As I end my third decade of lawyering and second decade of writing a legal column, I have witnessed a lot of changes. Many of them will be foreign to young attorneys, much like a life without microwave ovens or color televisions. Here are a few bygones that I won’t miss:
Paint by number appellate briefs.
Even worse than being the appellant after a trial was the hassle of printing ten copies of a brief and attaching the correct colored cover. I don’t recall any cases where an appeal was dismissed for having the wrong colored cover, but some litigants were taken to task in footnotes for this gaffe.
When I practiced in a big firm, we had all the necessary cover colors and a binding machine in our copy room. Fortunately, the debate about whether our light brown covers were actually dark tan occurred in a partners’ meeting before I was even an associate
9 pound paper gave way to 5.25 inch floppy disks before disks gave way to PDFs in 13 point Times Roman font sent by email. See also carbon paper and onion skin. Last minute corrections are much easier on a computer than they were with a frantic trip to a print shop but remain annoying.
Bad Shepards.
The key to successful legal writing has always been finding the most up-to-date cases. After hours in the law library hunting for a case with the right magic words, the final step to research was to check Shepard’s to see if the chosen cases were still good law. Shepards updated its list of overturned precedents with every new appellate court opinion. Quoting a case that had been overruled just last week was the most embarrassing way to lose a motion hearing. A lawyer only had to see the smug look on an opponent’s face once to learn that lesson. Shepardizing cases was the googling of its day. No one misses that day which we are all pretty sure was a Monday.

**WHAT THIS EXERCISE ASKS:**
• a. Copy the passage of the column on bygone legal practices word for word, beginning at "When I practiced" and stopping after "Bad Shepards.".
• b. Write the next part of the column on bygone legal practices, picking up after its final sentence.

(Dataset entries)
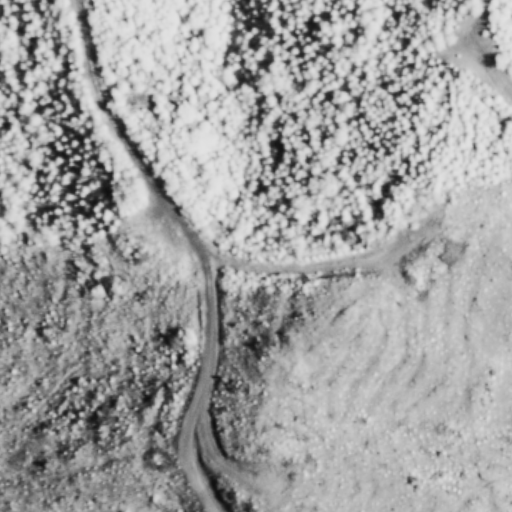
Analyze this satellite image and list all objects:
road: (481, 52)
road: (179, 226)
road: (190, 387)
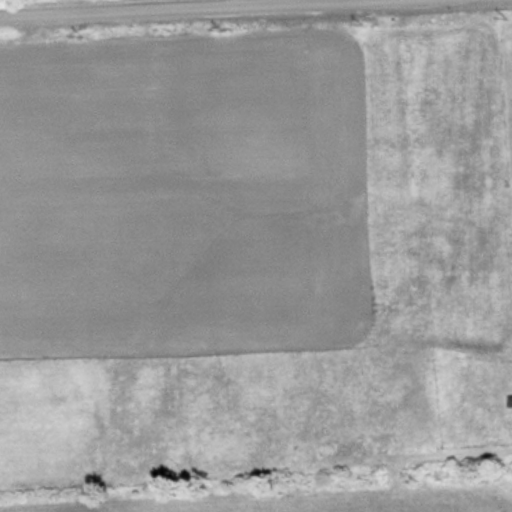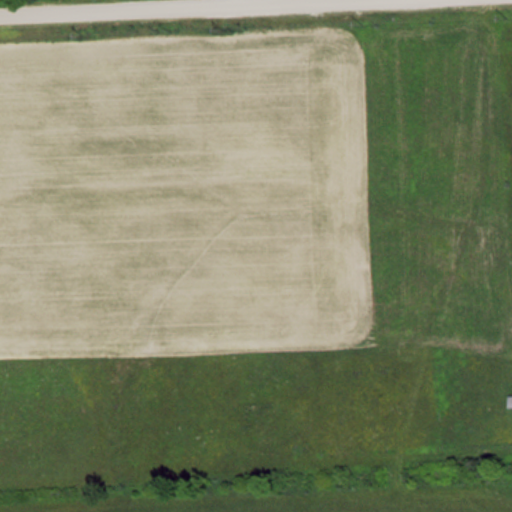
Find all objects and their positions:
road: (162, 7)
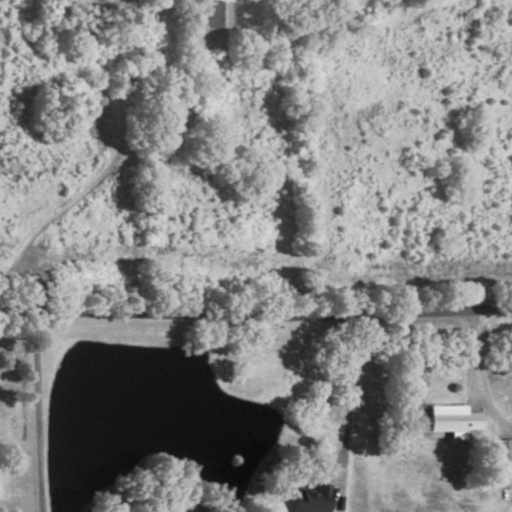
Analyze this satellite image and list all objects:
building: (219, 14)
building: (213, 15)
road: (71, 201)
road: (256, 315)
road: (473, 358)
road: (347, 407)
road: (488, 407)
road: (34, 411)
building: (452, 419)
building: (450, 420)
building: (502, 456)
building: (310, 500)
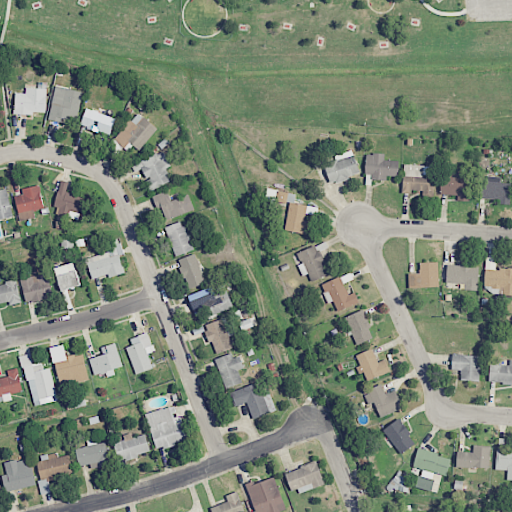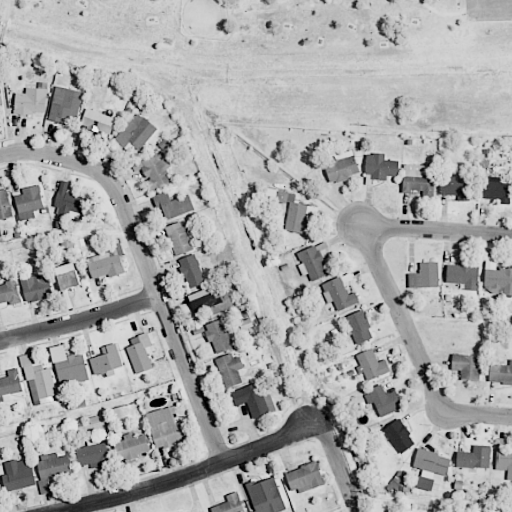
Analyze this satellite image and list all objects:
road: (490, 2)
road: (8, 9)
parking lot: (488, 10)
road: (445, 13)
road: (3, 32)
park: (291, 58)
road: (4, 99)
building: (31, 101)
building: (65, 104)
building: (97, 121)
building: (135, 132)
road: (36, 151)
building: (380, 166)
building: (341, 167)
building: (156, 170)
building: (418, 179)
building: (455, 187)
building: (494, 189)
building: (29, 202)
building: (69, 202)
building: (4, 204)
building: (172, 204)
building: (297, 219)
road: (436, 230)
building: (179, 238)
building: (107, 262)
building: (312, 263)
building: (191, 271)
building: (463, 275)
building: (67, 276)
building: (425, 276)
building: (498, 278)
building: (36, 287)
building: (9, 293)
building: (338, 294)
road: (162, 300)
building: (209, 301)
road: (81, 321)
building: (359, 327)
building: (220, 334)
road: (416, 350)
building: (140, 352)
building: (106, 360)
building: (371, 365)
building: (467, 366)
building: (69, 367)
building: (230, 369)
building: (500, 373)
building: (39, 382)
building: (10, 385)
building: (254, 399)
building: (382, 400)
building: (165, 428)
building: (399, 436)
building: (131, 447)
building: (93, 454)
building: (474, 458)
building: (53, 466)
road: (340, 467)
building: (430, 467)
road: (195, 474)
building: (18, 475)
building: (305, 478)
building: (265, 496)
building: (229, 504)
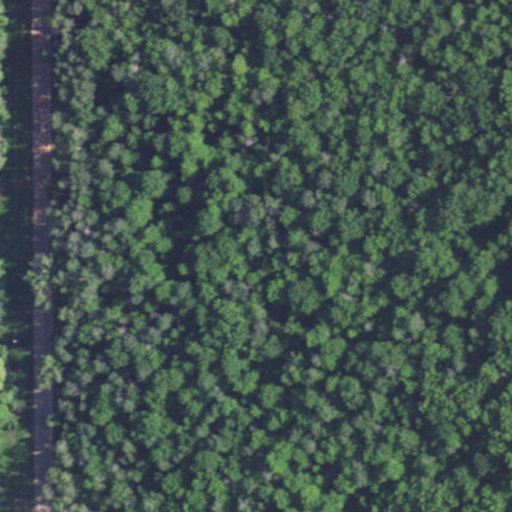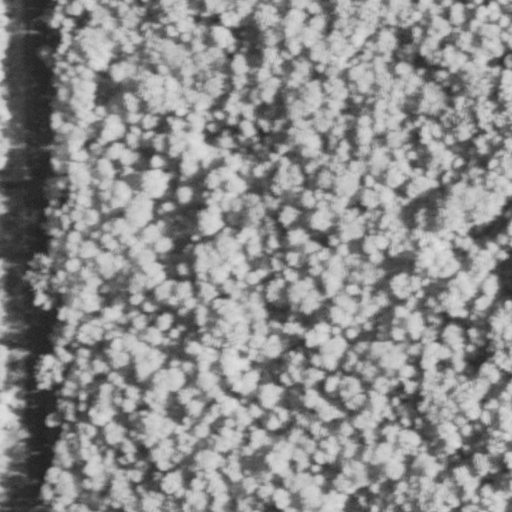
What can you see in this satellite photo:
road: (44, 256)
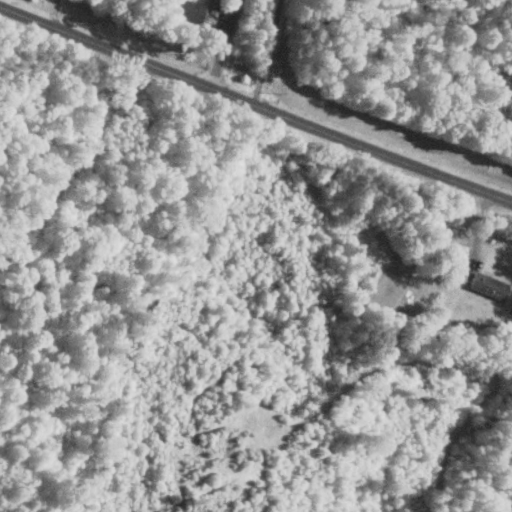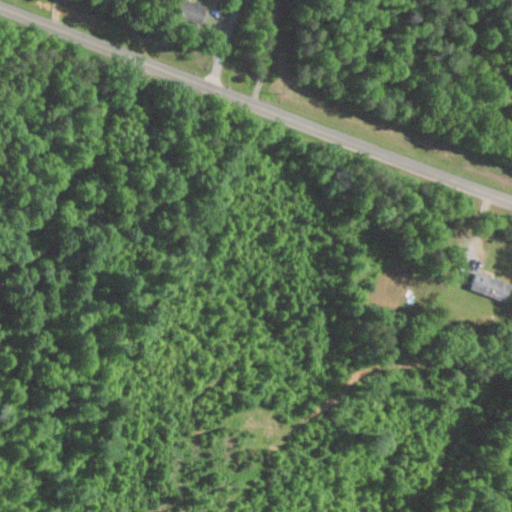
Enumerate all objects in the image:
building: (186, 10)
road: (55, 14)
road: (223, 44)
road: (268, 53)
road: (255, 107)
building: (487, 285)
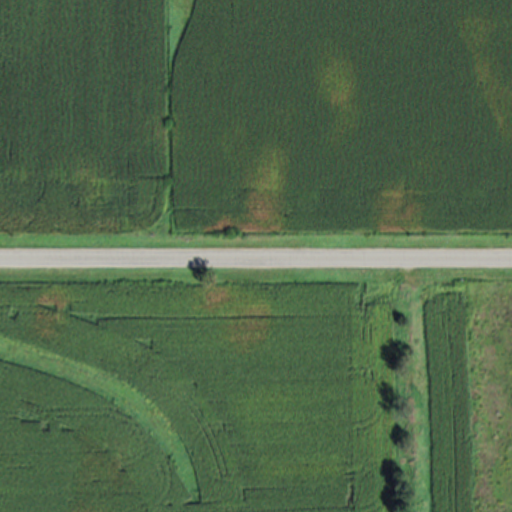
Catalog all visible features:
==
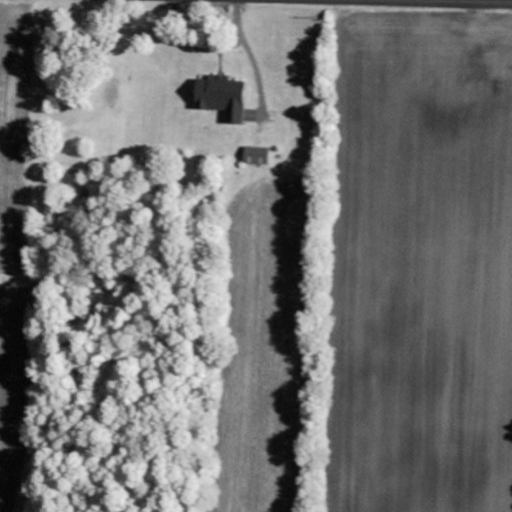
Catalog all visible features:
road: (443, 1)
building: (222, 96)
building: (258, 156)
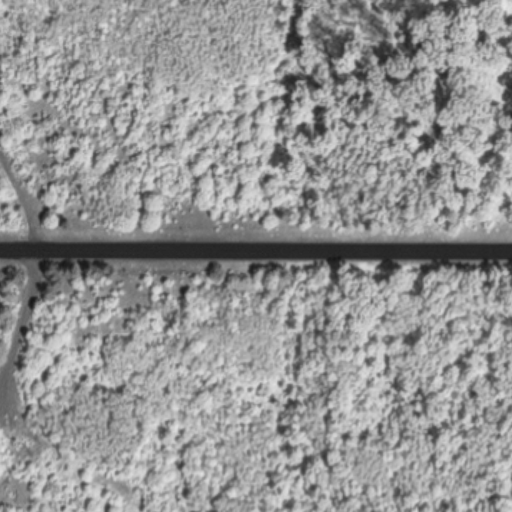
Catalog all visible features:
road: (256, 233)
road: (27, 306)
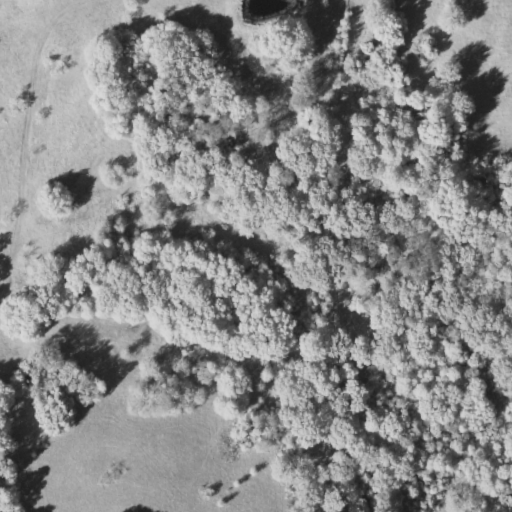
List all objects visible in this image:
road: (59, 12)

**RESULTS OF THE EXERCISE:**
• a.
When I practiced in a big firm, we had all the necessary cover colors and a binding machine in our copy room. Fortunately, the debate about whether our light brown covers were actually dark tan occurred in a partners’ meeting before I was even an associate
9 pound paper gave way to 5.25 inch floppy disks before disks gave way to PDFs in 13 point Times Roman font sent by email. See also carbon paper and onion skin. Last minute corrections are much easier on a computer than they were with a frantic trip to a print shop but remain annoying.
Bad Shepards.

• b.
Driving to the Courthouse to file anything.
Lawyers procrastinate so it probably isn’t a coincidence that the first word in “deadline” is “dead.” Miss a statute of limitations because your petition didn’t get to court on time, call your malpractice insurer. Make it out of the copy shop with the correct number of correctly colored briefs but don’t deliver them to the appellate court clerk on time, call the undertaker. As a first year intern, I once drove a pile of briefs for my boss to the wrong appellate court. My affidavit documenting the mistake for eternity saved me from death. Barely.
I typically like change. The change of this publication to its new magazine format is very modern. Magazine pages convey a sense of dignity that newsprint can’t match. You can’t use a magazine page to start a fire or wrap fish heads. I look forward to my byline appearing on this page as we warp into the future. Knowing that my face won’t be used to wrap fish heads anymore makes it even better.
©2023 With All Due Respect. Spencer Farris is the founding partner of The S.E. Farris Law Firm in St Louis, Missouri. Happy new year to you all, and he means it about the fish head thing. Comments or criticisms about this column may be sent c/o this newspaper, I mean magazine, or directly to me via email at farris@farrislaw.net.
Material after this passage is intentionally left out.